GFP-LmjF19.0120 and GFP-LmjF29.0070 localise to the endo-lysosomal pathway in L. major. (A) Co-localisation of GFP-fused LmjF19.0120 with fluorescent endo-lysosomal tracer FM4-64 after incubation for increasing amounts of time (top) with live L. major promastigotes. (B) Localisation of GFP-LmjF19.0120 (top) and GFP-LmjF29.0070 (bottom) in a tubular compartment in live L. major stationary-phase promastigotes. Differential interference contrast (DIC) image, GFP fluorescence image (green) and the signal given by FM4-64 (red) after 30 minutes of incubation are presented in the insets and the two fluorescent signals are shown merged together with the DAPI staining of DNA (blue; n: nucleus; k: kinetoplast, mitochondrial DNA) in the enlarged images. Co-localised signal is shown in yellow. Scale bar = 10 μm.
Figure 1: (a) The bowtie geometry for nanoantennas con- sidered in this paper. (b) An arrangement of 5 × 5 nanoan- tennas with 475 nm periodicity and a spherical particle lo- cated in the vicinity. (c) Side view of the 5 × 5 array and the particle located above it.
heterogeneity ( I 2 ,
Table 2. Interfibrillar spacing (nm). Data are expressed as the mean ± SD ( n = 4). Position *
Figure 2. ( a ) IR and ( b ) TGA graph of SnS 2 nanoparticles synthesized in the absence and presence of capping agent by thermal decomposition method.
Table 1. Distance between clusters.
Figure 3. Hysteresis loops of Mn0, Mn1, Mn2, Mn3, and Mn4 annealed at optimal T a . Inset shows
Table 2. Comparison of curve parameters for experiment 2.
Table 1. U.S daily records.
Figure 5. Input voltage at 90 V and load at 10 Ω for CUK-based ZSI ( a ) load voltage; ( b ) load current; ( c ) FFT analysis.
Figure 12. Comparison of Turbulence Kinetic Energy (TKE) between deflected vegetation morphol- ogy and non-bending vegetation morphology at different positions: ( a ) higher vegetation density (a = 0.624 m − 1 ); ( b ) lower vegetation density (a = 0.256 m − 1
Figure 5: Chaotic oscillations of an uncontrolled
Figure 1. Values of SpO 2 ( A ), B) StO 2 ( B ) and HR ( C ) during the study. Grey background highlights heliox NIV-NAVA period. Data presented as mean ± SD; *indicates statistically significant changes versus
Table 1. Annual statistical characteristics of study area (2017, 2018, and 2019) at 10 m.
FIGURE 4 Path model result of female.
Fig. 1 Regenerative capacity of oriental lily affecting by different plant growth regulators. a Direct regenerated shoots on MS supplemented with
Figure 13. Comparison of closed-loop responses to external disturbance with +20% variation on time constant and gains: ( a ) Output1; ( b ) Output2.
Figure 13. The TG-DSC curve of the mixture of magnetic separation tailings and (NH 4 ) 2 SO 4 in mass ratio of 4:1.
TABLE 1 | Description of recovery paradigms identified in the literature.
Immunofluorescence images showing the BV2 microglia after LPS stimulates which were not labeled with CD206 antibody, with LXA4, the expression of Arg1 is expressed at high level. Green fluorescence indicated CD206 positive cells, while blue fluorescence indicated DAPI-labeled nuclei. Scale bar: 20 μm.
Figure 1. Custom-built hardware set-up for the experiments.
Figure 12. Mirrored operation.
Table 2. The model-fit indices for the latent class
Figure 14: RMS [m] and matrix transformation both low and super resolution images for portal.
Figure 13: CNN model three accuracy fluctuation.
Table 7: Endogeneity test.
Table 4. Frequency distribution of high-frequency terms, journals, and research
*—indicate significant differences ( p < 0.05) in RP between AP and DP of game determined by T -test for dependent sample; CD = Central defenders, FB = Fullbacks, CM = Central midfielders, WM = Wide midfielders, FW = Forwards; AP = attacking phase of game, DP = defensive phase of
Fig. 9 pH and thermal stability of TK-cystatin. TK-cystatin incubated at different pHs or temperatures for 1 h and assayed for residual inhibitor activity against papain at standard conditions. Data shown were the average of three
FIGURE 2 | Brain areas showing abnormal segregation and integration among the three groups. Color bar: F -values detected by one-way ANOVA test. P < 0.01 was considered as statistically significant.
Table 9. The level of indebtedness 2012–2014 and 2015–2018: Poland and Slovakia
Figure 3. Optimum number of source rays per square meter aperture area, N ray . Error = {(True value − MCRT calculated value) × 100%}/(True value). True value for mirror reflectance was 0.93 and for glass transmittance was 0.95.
####
- _Goal of the exercise_
Look back at the data above. Transcribe exactly the lines starting at the line that contains "Figure 1: (a)" and ending at the line that contains "Table 2. Interfibrillar".

- _Output for this task_
Figure 1: (a) The bowtie geometry for nanoantennas con- sidered in this paper. (b) An arrangement of 5 × 5 nanoan- tennas with 475 nm periodicity and a spherical particle lo- cated in the vicinity. (c) Side view of the 5 × 5 array and the particle located above it.
heterogeneity ( I 2 ,
Table 2. Interfibrillar spacing (nm). Data are expressed as the mean ± SD ( n = 4). Position *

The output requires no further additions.